# [WORK REQUIRED]
Set down exactly the lines below between the line holding "the industrial countries." and the line holding "significantly revised both", inclusive; no other line belongs in the answer.

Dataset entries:
++++

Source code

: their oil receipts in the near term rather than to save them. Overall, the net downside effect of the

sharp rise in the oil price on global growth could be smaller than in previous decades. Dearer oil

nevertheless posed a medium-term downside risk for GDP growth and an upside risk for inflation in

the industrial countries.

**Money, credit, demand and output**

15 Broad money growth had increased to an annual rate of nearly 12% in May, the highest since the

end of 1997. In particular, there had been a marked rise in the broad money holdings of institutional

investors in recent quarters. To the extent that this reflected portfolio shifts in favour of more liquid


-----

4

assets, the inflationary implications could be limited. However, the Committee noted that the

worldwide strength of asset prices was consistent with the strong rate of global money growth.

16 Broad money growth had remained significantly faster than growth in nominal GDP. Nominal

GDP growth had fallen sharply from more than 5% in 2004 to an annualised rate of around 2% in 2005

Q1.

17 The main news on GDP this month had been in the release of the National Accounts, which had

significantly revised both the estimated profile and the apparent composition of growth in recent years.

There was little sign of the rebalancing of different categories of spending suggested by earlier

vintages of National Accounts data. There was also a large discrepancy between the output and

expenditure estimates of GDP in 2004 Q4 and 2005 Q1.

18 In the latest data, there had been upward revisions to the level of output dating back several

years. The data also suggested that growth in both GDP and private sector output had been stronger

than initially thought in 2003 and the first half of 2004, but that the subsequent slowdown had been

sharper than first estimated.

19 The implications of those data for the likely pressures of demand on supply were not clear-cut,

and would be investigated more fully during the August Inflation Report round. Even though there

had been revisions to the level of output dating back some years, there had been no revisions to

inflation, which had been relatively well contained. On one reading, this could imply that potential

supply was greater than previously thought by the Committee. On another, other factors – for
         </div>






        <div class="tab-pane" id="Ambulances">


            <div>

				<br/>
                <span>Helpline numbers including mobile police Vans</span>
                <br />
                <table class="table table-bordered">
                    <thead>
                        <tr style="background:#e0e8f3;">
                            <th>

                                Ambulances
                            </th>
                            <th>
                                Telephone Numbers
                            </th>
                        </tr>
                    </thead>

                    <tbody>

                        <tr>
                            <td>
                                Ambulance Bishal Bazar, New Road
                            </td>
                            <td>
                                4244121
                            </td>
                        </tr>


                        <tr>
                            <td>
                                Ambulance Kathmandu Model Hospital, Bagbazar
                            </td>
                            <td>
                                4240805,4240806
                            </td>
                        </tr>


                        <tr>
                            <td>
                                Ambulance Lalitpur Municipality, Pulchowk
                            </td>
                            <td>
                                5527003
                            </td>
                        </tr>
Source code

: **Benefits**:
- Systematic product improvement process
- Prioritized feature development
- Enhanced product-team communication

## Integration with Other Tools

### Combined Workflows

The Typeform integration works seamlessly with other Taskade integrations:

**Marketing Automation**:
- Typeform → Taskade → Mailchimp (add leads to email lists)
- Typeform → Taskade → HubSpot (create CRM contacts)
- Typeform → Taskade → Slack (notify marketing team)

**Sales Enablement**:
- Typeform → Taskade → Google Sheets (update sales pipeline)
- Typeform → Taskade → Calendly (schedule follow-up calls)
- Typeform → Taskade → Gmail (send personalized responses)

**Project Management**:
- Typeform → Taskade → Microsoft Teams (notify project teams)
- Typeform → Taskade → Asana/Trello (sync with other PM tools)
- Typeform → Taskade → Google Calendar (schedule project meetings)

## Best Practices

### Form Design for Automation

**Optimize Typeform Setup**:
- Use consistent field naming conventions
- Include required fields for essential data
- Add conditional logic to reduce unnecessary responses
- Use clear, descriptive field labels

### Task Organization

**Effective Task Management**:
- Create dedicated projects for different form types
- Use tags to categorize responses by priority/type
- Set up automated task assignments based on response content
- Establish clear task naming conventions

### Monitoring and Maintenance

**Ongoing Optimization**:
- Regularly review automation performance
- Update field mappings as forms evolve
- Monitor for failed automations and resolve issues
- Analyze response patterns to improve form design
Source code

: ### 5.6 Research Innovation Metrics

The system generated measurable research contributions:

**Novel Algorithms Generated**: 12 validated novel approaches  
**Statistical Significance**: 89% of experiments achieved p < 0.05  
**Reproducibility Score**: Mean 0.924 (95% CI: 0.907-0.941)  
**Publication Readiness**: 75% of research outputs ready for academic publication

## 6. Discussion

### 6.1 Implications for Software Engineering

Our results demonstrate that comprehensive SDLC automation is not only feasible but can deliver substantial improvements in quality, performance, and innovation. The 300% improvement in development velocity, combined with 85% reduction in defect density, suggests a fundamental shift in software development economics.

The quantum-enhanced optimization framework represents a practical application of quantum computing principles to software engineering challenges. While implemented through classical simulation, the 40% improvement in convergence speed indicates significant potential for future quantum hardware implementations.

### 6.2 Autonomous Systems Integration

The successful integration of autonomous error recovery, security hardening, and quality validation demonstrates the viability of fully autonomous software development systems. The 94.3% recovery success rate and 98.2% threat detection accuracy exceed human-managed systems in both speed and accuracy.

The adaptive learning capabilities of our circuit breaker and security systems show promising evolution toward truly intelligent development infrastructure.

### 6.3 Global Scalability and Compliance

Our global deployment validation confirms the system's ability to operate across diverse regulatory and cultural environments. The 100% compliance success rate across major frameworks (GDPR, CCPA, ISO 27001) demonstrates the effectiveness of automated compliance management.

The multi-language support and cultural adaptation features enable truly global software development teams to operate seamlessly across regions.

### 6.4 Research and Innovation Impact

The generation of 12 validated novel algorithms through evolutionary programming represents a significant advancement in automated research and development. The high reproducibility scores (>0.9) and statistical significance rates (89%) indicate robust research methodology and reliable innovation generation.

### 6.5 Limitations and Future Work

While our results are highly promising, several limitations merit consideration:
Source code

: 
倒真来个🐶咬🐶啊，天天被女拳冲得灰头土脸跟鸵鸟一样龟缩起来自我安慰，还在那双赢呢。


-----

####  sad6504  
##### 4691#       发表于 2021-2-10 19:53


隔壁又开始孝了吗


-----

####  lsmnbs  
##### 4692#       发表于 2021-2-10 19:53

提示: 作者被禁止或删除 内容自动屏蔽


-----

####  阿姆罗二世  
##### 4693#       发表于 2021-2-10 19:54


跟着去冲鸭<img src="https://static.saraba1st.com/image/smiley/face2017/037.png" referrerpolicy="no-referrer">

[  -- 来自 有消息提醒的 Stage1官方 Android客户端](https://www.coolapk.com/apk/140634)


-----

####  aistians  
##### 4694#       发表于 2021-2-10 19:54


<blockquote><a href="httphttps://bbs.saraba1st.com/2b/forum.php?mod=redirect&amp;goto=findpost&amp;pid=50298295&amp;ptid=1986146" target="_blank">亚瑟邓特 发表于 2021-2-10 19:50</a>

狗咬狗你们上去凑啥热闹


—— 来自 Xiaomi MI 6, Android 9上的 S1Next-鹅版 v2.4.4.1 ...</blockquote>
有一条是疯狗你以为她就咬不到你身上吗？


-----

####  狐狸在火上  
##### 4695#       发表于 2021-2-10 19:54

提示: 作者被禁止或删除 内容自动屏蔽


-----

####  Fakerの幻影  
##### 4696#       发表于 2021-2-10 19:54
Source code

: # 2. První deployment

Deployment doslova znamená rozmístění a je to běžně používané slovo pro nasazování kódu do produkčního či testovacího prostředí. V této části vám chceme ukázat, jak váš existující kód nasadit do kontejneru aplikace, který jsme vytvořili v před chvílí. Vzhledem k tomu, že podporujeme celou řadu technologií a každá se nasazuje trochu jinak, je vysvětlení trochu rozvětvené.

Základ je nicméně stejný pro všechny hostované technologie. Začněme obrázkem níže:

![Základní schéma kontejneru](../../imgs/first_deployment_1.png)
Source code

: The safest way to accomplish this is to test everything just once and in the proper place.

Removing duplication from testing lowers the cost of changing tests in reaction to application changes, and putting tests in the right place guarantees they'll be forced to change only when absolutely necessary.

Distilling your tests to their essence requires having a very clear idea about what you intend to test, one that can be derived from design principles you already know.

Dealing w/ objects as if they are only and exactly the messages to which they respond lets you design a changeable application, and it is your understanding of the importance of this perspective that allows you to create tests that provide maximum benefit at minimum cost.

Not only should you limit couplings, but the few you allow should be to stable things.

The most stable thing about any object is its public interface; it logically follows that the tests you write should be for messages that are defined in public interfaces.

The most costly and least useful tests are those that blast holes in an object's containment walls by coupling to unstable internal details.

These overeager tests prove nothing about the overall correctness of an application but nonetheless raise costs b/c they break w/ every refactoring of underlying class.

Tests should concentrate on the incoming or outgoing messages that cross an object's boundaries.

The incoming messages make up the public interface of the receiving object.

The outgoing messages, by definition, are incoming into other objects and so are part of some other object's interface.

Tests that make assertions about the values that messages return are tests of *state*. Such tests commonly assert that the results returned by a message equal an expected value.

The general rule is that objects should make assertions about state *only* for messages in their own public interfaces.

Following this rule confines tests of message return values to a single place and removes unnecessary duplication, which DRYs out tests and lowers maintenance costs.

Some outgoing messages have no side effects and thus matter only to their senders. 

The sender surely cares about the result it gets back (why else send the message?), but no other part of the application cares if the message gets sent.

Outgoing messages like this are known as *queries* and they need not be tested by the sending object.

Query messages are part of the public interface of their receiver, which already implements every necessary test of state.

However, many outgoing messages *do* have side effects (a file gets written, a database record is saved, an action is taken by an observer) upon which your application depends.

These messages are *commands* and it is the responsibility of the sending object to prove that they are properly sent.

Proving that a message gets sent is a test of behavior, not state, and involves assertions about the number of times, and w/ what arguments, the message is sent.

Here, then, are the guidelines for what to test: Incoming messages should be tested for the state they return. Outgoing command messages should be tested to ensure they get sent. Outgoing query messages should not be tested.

++++

# [SOLUTION FOR THIS EXERCISE]
the industrial countries.

**Money, credit, demand and output**

15 Broad money growth had increased to an annual rate of nearly 12% in May, the highest since the

end of 1997. In particular, there had been a marked rise in the broad money holdings of institutional

investors in recent quarters. To the extent that this reflected portfolio shifts in favour of more liquid


-----

4

assets, the inflationary implications could be limited. However, the Committee noted that the

worldwide strength of asset prices was consistent with the strong rate of global money growth.

16 Broad money growth had remained significantly faster than growth in nominal GDP. Nominal

GDP growth had fallen sharply from more than 5% in 2004 to an annualised rate of around 2% in 2005

Q1.

17 The main news on GDP this month had been in the release of the National Accounts, which had

significantly revised both the estimated profile and the apparent composition of growth in recent years.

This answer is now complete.